Exercise material:
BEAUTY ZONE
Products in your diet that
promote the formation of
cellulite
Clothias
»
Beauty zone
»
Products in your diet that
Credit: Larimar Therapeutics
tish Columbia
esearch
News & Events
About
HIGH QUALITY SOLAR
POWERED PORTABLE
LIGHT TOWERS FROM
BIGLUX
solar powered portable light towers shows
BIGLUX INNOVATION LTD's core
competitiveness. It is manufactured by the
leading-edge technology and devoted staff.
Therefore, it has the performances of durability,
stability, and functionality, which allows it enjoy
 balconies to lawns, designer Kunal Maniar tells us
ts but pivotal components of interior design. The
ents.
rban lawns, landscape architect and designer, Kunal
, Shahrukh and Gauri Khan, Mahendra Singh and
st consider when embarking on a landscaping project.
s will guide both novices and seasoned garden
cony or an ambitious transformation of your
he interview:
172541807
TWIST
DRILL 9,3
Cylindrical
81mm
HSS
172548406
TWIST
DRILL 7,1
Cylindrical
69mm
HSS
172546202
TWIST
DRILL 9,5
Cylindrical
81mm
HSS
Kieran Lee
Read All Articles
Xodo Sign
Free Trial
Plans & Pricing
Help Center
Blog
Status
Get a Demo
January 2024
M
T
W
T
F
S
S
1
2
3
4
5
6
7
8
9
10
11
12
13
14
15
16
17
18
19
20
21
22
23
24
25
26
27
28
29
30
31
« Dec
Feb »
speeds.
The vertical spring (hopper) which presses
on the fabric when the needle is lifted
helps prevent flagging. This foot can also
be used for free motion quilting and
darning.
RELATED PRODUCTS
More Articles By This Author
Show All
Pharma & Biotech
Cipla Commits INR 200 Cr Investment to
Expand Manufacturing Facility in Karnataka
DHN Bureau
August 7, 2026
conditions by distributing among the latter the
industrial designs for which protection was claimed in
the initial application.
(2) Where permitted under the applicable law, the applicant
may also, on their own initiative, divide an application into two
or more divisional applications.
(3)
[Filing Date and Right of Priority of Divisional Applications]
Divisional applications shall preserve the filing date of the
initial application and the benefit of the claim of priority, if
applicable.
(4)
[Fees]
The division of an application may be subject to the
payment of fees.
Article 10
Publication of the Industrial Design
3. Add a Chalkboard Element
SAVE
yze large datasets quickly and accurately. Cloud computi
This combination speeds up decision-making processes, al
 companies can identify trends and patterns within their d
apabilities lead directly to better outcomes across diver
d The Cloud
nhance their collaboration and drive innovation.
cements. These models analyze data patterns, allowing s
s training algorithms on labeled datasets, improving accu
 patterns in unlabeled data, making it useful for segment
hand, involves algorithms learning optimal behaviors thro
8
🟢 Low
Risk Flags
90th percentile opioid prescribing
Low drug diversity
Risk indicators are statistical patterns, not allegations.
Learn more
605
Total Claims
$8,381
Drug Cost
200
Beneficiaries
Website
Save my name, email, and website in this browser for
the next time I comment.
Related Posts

Exercise:
Your response should be each line that includes the word "initial", copied from the records.

Task solution:
the initial application.
initial application and the benefit of the claim of priority, if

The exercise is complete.